▸ **Problem details**:
Filter the entries and keep only the lines where the string "clasificados" appears.

Working data START

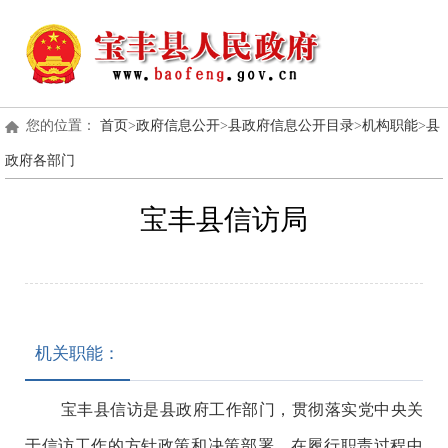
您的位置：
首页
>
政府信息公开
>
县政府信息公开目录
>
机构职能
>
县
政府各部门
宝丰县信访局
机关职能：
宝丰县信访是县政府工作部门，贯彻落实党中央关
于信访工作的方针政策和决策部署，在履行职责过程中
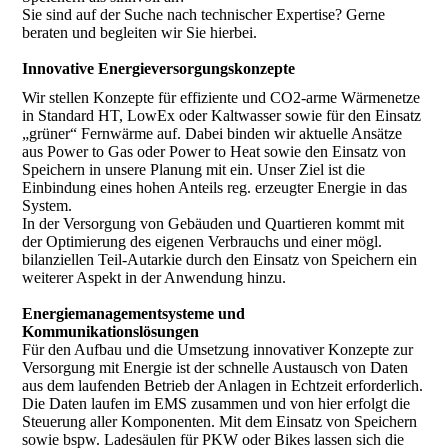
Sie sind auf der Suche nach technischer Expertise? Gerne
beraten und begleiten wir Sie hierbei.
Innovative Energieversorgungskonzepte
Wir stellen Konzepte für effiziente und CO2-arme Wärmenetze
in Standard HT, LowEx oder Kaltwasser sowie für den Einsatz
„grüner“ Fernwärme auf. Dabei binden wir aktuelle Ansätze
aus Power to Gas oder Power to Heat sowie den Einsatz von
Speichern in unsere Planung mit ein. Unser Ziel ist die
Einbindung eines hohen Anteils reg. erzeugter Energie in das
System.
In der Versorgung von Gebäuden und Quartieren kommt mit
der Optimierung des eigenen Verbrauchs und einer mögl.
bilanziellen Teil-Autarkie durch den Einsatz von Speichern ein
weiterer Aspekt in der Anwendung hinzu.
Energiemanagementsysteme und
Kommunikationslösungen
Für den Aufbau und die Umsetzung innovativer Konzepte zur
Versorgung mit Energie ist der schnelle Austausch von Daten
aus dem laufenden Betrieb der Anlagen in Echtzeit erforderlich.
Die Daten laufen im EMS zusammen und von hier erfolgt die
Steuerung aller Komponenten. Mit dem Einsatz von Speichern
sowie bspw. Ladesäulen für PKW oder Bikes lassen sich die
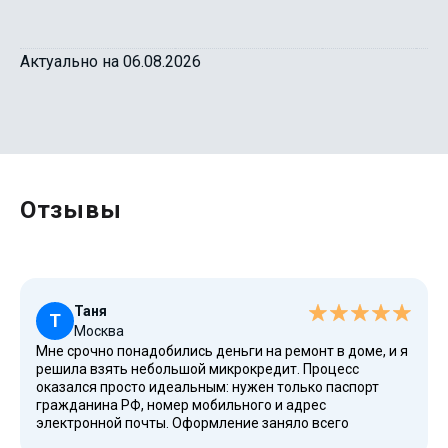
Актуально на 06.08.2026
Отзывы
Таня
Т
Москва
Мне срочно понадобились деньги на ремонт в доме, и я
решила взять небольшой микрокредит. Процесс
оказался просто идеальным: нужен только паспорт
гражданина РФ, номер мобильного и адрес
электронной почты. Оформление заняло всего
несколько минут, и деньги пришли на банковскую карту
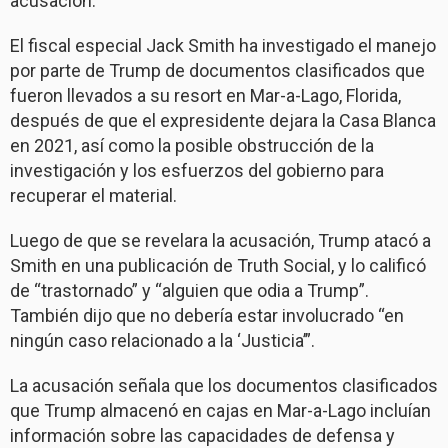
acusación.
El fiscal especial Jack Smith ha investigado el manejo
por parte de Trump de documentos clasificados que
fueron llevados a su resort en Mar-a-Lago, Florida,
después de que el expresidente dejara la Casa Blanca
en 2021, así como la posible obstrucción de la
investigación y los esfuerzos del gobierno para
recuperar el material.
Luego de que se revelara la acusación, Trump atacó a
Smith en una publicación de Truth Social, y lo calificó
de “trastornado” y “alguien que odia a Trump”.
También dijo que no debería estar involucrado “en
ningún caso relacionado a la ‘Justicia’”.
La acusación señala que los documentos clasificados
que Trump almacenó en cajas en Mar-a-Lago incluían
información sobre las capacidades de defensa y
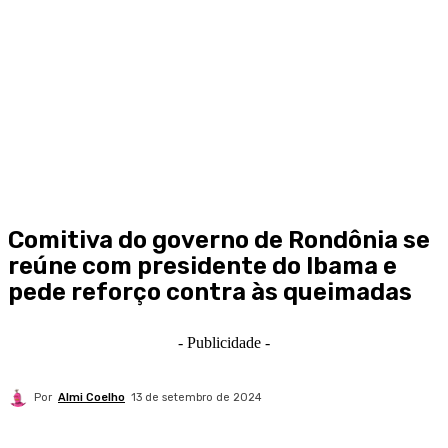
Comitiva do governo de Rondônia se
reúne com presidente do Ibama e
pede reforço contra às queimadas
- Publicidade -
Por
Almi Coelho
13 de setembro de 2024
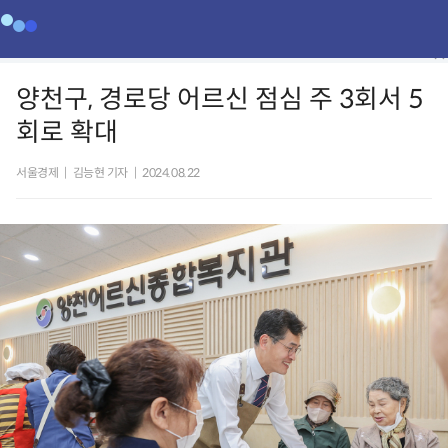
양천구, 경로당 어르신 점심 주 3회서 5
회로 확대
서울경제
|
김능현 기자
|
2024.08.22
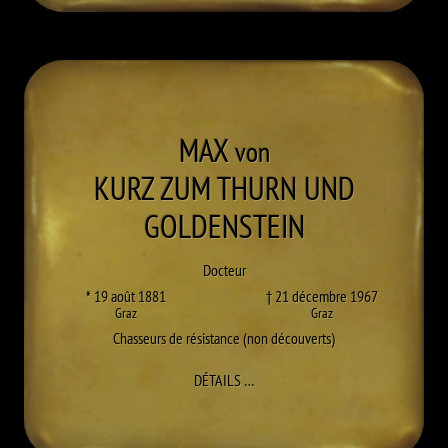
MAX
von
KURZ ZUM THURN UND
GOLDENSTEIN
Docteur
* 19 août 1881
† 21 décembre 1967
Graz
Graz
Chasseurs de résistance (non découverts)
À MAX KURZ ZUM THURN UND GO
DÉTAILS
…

Working data END

▸ **Task solution**:
por parte de Trump de documentos clasificados que
La acusación señala que los documentos clasificados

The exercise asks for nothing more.